*** Text shown ***

# ElasticSearch, Kibana and FSCrawler
- Elasticsearch is a full text search engine built on Lucene
- Kibana is the interface to the data in Elasticsearch
- FSCrawler helps to index binary documents such as PDF, Open Office, MS Office.

## ElasticSearch use cases
- security/log analytics
- marketing
- operations
- search
![title](img/es.png)

## What is a document and indice?
Documents:
    - Documents are the data
    - Documents have attributes
    - Attributes have values
    - Attributes have types
Incides:
    - Documents are grouped in a index
    - Elasticsearch can hame multiple indices
    - Depending on data, can name indices appropriately

## What is mapping?
- Predefined document types, applied to an index
- Don't make ElasticSearch guess on how to treat data, becouse it will:
    - which string fields should be trreated as full text fields
    - which fields contain numbers, dates, ar geolocations
    - Whether all fields values in the document should be indexed in _all field
    - the format af date values

## Data Types
![title](img/es_data_types.png)

- Core Data Types:
    - text, keyword
    - long, integer, short, byte, double, float, half_float, scaled_float
    - date
    - boolean
    - binary
    - integer_range, float_range, long_range, double_range, date_range
- Complex Data Types:
    - Array
    - Object
    - Nested objects
- Geo Data Types:
    - Geo-Point
    - Geo-Shape
- Specialized Data Types:
    - IP (IPv4 IPv6)
    - Completion
    - Token count
    - Mapper-murmur3
    - Percolator
    - join

## What is a shard and replica?
The index, in order to be scalable, has to be distributed, and it does this using shards and replicas.

Now a replica is a segment of an index, and a shard is a portion of that index. Because of its nature, a replica can never be located on the same node as the primary shard that it's a backup for.

The default when creating an index is to have five shards and one replica, that would equal five primary shards and five replica shards distributed across two different nodes.
![title](img/es_shards_replicas.png)

## First Steps with ElasticSearch and Kibana
ElasticSearch:
- Download and unzip Elasticsearch
- Install ElasticSearch

Kibana:
- Download and unzip Kibana
- Install and configure Kibana to connect to ElasticSearch

### Download and unzip Elasticsearch (latest version - 6.4.0)
![title](img/Elasticsearch-Logo-Color-H.png)

***

**Requirement 1**. Please format the listing as a numbered list, everything from the line containing "right hip: (195, 127, 0)" down to the line containing "right elbow: (311, 125, 5)", with both end lines included and blank lines left out.
The Elasticsearch notes and the listing have no connection to each other.

*** Data listing ***

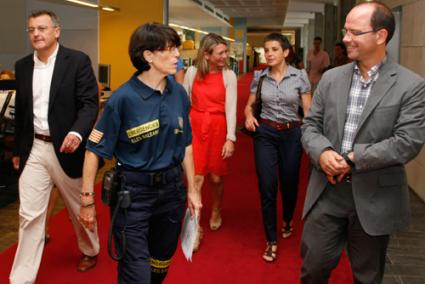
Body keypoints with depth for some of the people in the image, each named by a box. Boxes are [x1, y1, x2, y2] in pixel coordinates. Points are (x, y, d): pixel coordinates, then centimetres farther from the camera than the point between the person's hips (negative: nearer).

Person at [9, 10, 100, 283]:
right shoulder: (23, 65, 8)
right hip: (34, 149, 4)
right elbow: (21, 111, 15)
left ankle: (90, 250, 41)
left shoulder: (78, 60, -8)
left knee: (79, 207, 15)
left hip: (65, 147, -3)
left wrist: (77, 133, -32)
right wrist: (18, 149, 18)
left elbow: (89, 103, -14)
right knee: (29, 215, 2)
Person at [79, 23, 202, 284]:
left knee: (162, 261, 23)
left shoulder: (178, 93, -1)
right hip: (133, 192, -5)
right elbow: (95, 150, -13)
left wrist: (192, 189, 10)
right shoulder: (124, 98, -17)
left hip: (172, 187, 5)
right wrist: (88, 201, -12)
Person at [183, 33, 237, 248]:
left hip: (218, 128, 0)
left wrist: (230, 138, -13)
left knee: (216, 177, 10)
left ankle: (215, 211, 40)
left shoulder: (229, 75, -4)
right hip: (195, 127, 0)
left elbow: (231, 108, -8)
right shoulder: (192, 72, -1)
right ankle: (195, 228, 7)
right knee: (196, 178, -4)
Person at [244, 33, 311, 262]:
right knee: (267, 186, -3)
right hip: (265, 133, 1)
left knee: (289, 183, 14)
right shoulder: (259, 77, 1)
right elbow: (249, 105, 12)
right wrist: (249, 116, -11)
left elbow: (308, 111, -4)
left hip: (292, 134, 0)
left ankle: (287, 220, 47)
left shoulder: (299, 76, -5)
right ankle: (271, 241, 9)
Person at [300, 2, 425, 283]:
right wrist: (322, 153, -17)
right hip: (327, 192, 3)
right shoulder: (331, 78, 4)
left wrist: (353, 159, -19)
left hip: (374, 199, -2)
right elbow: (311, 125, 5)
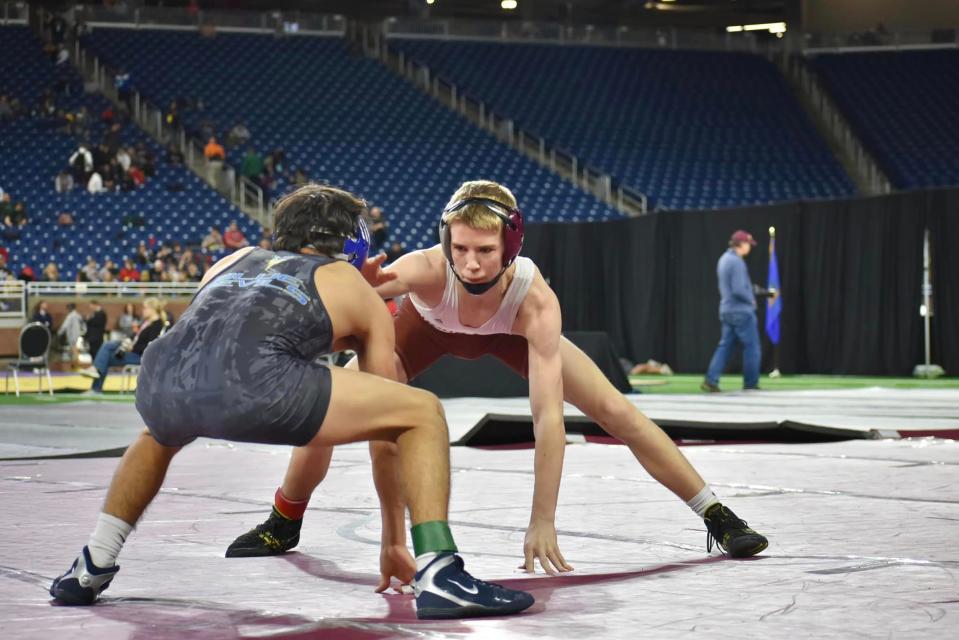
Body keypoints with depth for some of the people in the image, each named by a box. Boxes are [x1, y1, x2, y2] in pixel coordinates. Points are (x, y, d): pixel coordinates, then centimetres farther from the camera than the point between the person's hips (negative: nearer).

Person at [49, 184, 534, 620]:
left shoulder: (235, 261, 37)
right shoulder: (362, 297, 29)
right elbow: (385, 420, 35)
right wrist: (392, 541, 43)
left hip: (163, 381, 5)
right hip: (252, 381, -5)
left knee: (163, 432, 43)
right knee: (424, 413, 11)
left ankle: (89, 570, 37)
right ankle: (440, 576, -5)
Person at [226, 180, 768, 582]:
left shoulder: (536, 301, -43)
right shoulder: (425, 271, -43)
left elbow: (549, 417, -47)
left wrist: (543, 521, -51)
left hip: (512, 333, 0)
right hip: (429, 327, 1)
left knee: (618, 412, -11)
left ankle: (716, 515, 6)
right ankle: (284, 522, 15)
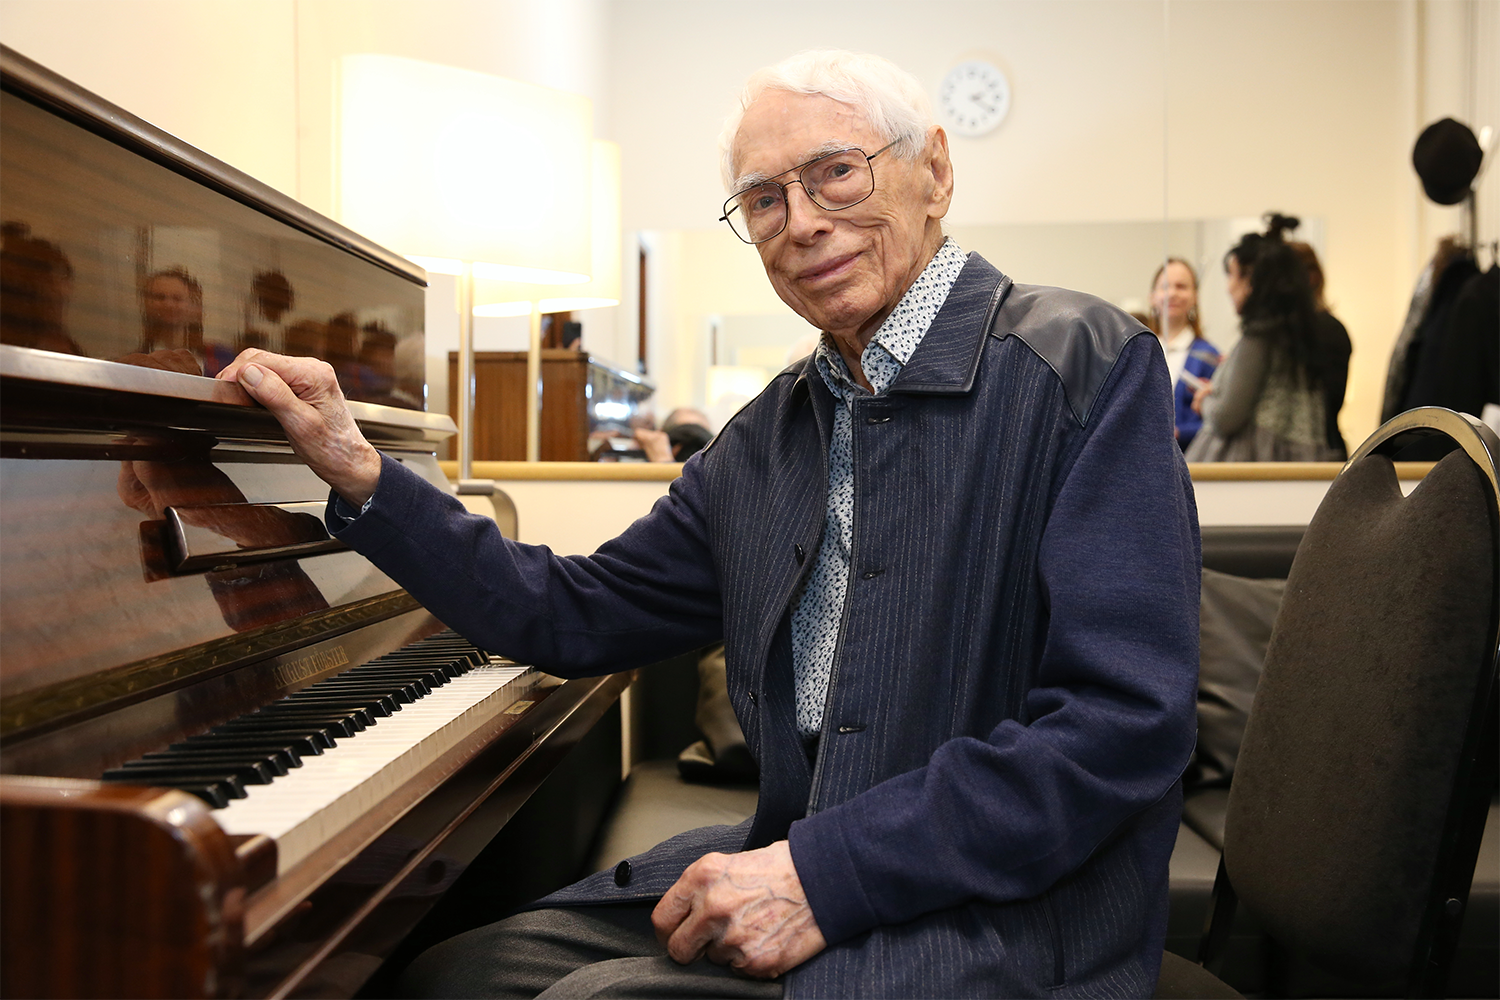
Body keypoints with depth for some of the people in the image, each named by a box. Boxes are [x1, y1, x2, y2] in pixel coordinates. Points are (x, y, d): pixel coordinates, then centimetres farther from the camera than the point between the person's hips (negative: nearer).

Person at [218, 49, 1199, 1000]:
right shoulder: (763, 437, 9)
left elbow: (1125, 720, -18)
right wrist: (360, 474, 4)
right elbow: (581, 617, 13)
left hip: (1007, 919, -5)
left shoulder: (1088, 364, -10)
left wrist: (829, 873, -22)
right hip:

***

**Requirement 2**. Retype everything in the Elasticsearch notes from "# ElasticSearch, Kibana" down to "document and indice?", word for word.

**Exercise answer 1**.
1. right hip: (195, 127, 0)
2. left elbow: (231, 108, -8)
3. right shoulder: (192, 72, -1)
4. right ankle: (195, 228, 7)
5. right knee: (196, 178, -4)
6. Person at [244, 33, 311, 262]:
7. right knee: (267, 186, -3)
8. right hip: (265, 133, 1)
9. left knee: (289, 183, 14)
10. right shoulder: (259, 77, 1)
11. right elbow: (249, 105, 12)
12. right wrist: (249, 116, -11)
13. left elbow: (308, 111, -4)
14. left hip: (292, 134, 0)
15. left ankle: (287, 220, 47)
16. left shoulder: (299, 76, -5)
17. right ankle: (271, 241, 9)
18. Person at [300, 2, 425, 283]:
19. right wrist: (322, 153, -17)
20. right hip: (327, 192, 3)
21. right shoulder: (331, 78, 4)
22. left wrist: (353, 159, -19)
23. left hip: (374, 199, -2)
24. right elbow: (311, 125, 5)

**Exercise answer 2**.
# ElasticSearch, Kibana and FSCrawler
- Elasticsearch is a full text search engine built on Lucene
- Kibana is the interface to the data in Elasticsearch
- FSCrawler helps to index binary documents such as PDF, Open Office, MS Office.

## ElasticSearch use cases
- security/log analytics
- marketing
- operations
- search
![title](img/es.png)

## What is a document and indice?